» REQUIRED TASKS
**a.** In the Chevy taillight comments below, which 1967 full-size Chevy had the same taillight arrangement as the Impala?
**b.** Pick up the Chevy taillight comments below after their last line and keep them going.
— START SELECTED EXTRACT —
And the same styling element used in the back of the ’58 Impala and front of the ’61 Plymouth was used on the front fender of the ’63 Valiant. (It was toned down and eventually dropped altogether before this generation was done with).
That was my first thought as well.. I suppose they had to find inspiration SOMEWHERE, although I never would have expected the 1961 Plymouth would ever be a candidate. It was truly bizarre looking, then and now.
Oh yes; the ’58 Impala rear end recycled at Chrysler. I was brought up in the comments to L.Jones’ ’61 Plymouth CC.
What has been seen cannot be unseen… O_o
Now all we need is for some custom builder to put a ’61 Plymouth front on a ’58 Chevy.
“Now all we need is for some custom builder to put a ’61 Plymouth front on a ’58 Chevy.”
Perish the thought!
Parabolic shapes and outlines were everywhere in the late 1950s and early 1960s; evocative of the Space Age because early space flights were suborbital and the rocket flight path was a parabola.
This was found in auto design, furniture, lighting, appliance design and architecture of the era, flamboyant and exuberant, it reflected the optimism of the post-war / Kennedy era.
“This was found in auto design, furniture, lighting, appliance design and architecture of the era, flamboyant and exuberant…”
I believe you’re describing the transition from “Art Deco” to “Mid-Century Moderne”, then on to “Space Age” designs. As far as I know…
Nice write-up Tom, and I too like this subtle mod to a late C1 and C2 Corvette.
I’ve always loved the Chevy Taillight discussion, ever since I was a little kid. The Impalas were my earliest memory of being able to correctly identify the year of a car, having been taught the differences between the Chevys by my father. He had a ’56, ’66 & ’68 (and a ’77 Nova Concourse, if you want to go with a nice application of the 4 vs 6 thing).
What always confused me was the 1967 Full Sizer. While the Caprice (all red and 3 on each side), and Impala (the normal red-white-red arrangement), and even the Biscayne fell into place with only 2 lights on each side; What was up with the Bel Air? It had the same arrangement as the Impala.
Everything was back to normal in 1968, so I chalk it up to an anomaly like the 1959…
Well, normal until 2000 when they missed an opportunity to get it right on the 8th Gen Impala. That had 4 taillights making me think that GM somehow miss counted on the early W-Body Impala.
Wow, I had never noticed that the 67 Bel Air had six taillights! And like you, Chevys were one of the first and easiest cars to ID by year. The 67s were all over when I was a kid so I am surprised I never noticed this. The Biscayne treatment looks awful on these.
Chevy’s tail treatments were my first car ‘obsession’ and first time I learned of model years and trims.
— END SELECTED EXTRACT —
— START DATASET EXCERPTS —
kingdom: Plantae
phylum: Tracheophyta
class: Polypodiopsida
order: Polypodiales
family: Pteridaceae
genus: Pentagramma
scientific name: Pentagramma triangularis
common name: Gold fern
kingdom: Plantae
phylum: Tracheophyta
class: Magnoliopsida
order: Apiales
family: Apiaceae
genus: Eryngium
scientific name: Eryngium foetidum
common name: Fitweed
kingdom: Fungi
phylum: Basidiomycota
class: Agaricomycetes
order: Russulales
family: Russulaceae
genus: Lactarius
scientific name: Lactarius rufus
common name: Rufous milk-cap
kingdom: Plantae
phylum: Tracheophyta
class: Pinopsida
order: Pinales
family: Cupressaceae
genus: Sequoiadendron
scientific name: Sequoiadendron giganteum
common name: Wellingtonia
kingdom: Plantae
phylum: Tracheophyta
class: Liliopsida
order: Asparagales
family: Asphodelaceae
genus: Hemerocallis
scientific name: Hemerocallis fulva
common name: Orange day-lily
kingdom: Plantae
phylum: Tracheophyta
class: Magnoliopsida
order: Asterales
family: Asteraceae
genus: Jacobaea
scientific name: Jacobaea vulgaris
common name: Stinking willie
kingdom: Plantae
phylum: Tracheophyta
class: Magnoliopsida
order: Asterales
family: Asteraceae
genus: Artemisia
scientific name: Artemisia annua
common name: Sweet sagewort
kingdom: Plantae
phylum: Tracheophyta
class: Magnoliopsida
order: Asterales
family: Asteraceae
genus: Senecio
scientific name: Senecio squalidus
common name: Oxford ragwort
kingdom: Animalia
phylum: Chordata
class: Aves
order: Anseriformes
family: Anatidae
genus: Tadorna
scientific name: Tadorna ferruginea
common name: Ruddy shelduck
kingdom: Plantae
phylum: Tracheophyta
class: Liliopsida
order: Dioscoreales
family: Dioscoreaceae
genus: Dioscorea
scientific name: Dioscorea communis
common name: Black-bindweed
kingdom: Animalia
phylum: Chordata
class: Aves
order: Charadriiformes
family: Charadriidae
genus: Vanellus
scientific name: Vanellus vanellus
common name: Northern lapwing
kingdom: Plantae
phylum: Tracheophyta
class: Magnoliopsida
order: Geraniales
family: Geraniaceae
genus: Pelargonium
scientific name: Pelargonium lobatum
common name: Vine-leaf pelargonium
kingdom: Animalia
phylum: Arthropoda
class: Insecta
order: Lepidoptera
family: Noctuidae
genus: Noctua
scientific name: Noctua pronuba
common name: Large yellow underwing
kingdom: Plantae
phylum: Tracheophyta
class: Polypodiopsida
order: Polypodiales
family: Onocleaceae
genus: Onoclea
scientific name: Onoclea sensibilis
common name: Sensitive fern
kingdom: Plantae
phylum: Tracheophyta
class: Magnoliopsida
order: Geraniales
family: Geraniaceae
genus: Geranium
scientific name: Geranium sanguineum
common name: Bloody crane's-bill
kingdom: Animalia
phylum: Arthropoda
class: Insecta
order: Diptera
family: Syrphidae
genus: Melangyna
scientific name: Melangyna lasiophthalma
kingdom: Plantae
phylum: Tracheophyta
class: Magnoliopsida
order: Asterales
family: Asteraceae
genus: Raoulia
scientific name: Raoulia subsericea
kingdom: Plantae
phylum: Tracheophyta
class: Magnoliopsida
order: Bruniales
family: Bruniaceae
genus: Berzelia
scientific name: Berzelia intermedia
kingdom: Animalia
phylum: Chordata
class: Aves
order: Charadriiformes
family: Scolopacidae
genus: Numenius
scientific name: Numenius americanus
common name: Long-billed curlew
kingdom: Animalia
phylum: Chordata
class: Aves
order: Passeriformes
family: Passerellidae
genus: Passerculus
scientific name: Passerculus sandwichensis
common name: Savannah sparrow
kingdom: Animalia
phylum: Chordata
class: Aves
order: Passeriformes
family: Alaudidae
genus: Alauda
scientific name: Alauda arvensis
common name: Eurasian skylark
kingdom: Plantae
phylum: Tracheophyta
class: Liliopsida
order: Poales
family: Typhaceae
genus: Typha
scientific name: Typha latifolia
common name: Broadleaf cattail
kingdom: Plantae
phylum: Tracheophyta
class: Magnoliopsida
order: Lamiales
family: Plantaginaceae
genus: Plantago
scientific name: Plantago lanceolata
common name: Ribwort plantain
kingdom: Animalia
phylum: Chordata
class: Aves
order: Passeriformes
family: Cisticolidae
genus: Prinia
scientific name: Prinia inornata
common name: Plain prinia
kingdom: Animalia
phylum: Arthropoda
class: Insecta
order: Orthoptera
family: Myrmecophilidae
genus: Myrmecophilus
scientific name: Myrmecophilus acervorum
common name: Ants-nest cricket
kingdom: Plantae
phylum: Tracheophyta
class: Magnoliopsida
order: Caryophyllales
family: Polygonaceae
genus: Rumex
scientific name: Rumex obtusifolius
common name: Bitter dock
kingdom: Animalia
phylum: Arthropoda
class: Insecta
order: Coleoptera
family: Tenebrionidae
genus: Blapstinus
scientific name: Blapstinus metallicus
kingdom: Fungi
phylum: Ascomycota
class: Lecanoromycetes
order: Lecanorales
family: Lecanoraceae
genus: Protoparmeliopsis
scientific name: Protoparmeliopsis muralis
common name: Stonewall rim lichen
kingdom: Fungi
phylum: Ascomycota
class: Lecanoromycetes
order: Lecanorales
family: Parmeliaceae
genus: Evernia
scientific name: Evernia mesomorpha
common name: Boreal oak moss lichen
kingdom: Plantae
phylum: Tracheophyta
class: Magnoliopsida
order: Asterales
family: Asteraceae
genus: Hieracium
— END DATASET EXCERPTS —
» TASK ANSWERS
**a.** The Bel Air.

**b.**
I agree it was odd for the ’67 Bel Air to get “Impala lights”, but not Biscayne. Also, for ’72, the lights for all trims [and last Biscayne] were 3 segments, then back to 2 for Bel Air for its final 3 years [USA].
Probably depended on who was in charge at the time? Workers were moving up the GM Corp ladder a lot.
When the 2000 Impala came out, yeah, the rear looked like a ’62 Bel Air, but Chevy said the lights were “Corvette inspired”.
Back in the day, GM could afford all the extra tooling costs for differing style treatments. Now, unthinkable.
I always thought that Chevy missed the boat when they resurrected the Impala in 2000 with 4 tail lights. Everybody knows that an Impala has 6 tail lights!
It’s because down inside the designers knew that reskinned Lumina wasn’t a real Impala anyway
Weren’t there also certain years when full-size station wagons followed the 2-taillight/3-taillight convention, and certain years when they didn’t?
Yes, many of the years they flip-flopped on this. 1963 and 1965 (as well as many others DID have the 3 light / 2 light (Impala / Bel Air) thing going.
And then there was the 1964. You only got 1 taillight on each side. Boring!
Later Kingswoods like from the 70(s) and such appear to have only one light on each side, but they look segmented into 3 by some trim. I don’t know the wagons all that well, but 1971 to 73 comes to mind.
Upon Further Review… the 74-76 looks like it was segmented into 4 sections on each side. Ok, THAT’s weird.
Thanks for that reminder. I had forgotten that the ’72 Chevys all had the three segment lights on each side, no matter the trim. It was also getting increasingly difficult to tell a Caprice from an Impala by then.
By the second generation W-Body (9th gen Impala: 2006 – 2013), the taillights were looking boring like what everyone else was offering up at the time.
And while I like the new 10th generation Impala, the one thing I don’t like about that car is the back of it; The back of the car looks like the designers just phoned it in, especially those taillights.
I never knew the Biscayne had only 2! I thought 67 was a 59 like anomaly with the same taillights across the board.
Having obsessed about all things 1967 full-size Chevrolet since 1967 (notice my avatar), I would have sworn that the Bel-Air used a two light arrangement like the Biscayne.
The only problem is, I can only find one image of the Bel-Air with a two light arrangement – the early ’67 full-size brochure. Any internet image of an actual Bel-Air appears to have the Impala six light lens set up.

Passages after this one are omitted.